Tuesday, April 4, 2017
Terry, Montana
He parked his beat-up pick-up truck in the stall
directly in front of room 102. The sun was setting down on the prairie. A
McDonald’s hamburger wrapper blew past his front window. Two teenage boys with
ripped up Eminem T-shirts and khaki shorts were skating on the emptied
disused swimming pool. He cut the engine off and got out into the parking lot.
He stretched his back by holding his hands tightly together way over his head.
He couldn’t believe he had been driving almost non-stop since early morning. He
unloaded the bags off his black Ford and walked to the door of the motel room
and opened it with the keycard. He stepped in and stood in silence in the
doorframe without moving for a few moments. His eyes scanning the length of the
room. Another bland middle of nowhere motel room. He started to hear her voice
again. That kind of pinched upper-nasal sound. The high tension in her angry voice.
He tried to put the last painful memory of them behind by bringing to mind her
soft brown fuzzy hair and her icy-blue eyes. He remembered how it felt to be
lost in those eyes. It shocked him that he could still feel that way about her,
but now he couldn’t act on it. He felt wiped out, dizzy. He questioned his
motives for driving half way across the country to get as far away from her as
possible if the memories followed wherever he went. He decided he needed a
drink. He threw his bags recklessly inside the room, closed the door behind him
and got back in his pick-up. Her voice was still going on inside his head. The kind
of breathless tone she uses to get her point across without being interrupted.
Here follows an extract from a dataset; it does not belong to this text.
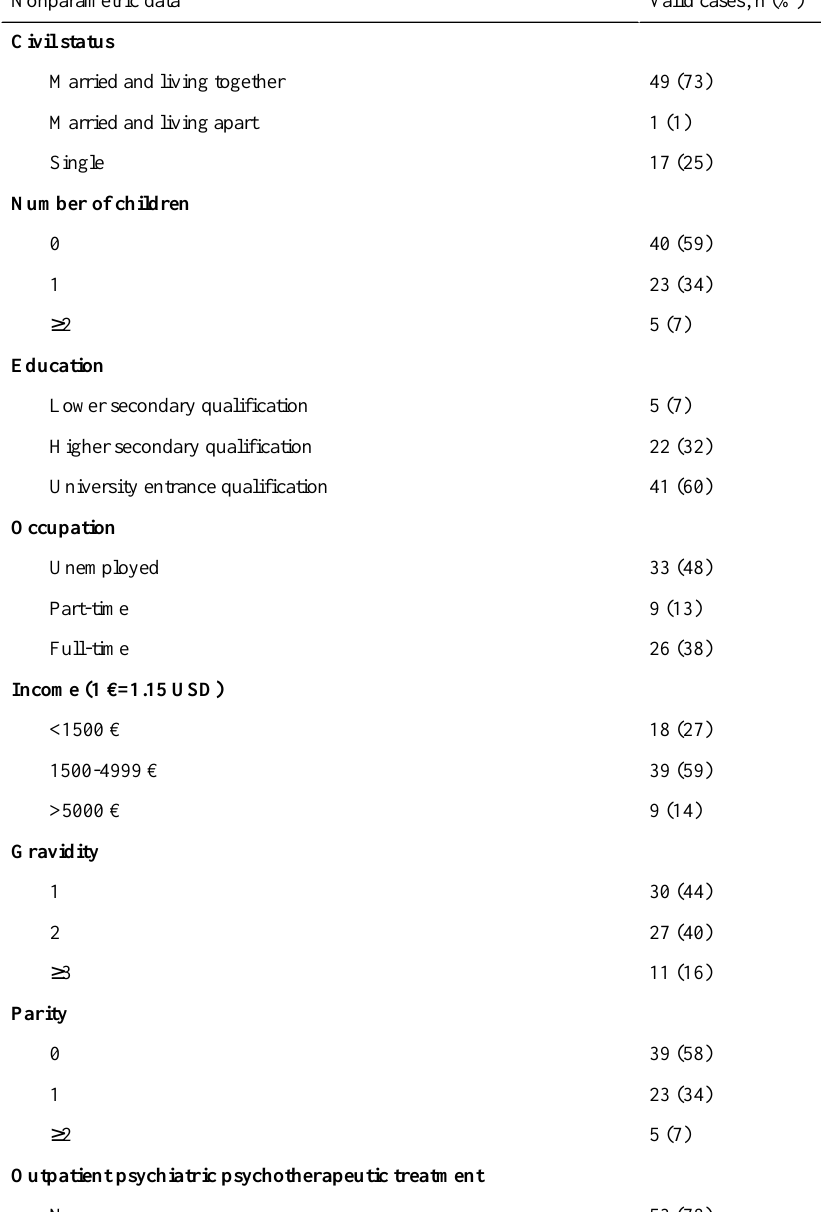
Table 4. Analysis of the nonparametric sample characteristics.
The thought occurred to him that he was never able to get a word in edgewise
when she got like this. It drained him emotionally to the point where he just
forfeit these battles and let her have her way. He drove into a gravel parking
lot full of rusty old pick-ups in front of a place
called “Standing Rock Saloon & Casino” and turned off his engine. He just sat
there and watched the approaching storm lights. Sitting behind the wheel. Trying to get her high-pitched angry voice out
off his head. Looking past the dark horizon. He got out of his Ford, and went inside the bar as it threatened to start raining. The bar
was nearly full with an assortment of cowboys and farmhands trying to bring
some kind of excitement to the end of another workday. He kept one ear tuned to
the news on TV as he hunted up and down for a place to sit. A video poker
machine was blinking in one corner of the bar near the bathroom. An old cowboy
kept trying his luck until the money ran out. He stepped up to the far
end of the bar and found an empty seat. The news had switched to the weather. He
ordered a Jim Beam and looked around trying to adjust himself with the
group of strangers that filled the bar in order to feel like he belonged. The two cowboys who
sat next to him turned from their conversation about steers and cattle weaning to acknowledge his presence with a tip of their cowboy hats and then
returned to their drinks. He sipped on his drink and starred over the rim of
his glass at the many autographed framed pictures hanging on the walls. And
there she was. Holding a Martin guitar, all dressed up in her best Patsy
Montana outfit. Maybe eighteen-years old. It all came back to him and he
realized he was in her hometown. In the exact same spot where she started
singing. The small prairie town she had left behind for good more than twenty
years ago and that she promised to never return to again. The irony didn’t
escape him. He had driven this far away, from her memory, to be standing consciously
or unconsciously where her discarded memories of what she used to be were. He
paused and swirled the melting ice in his bourbon. Without warning the thought that he had been
reduced to nothing as far as she was concerned, a flicker of her imagination,
just another sad song on her repertoire, flooded his mind. He smiled briefly. He paid for his bourbon and stumbled out the door. Outside, in the
parking lot, he looked at the dark fields under a patchy
drizzle. There wasn't a sound to be heard except the wind in the prairie. A freight train in the distance. The definite silence of her voice echoing loudly in all directions.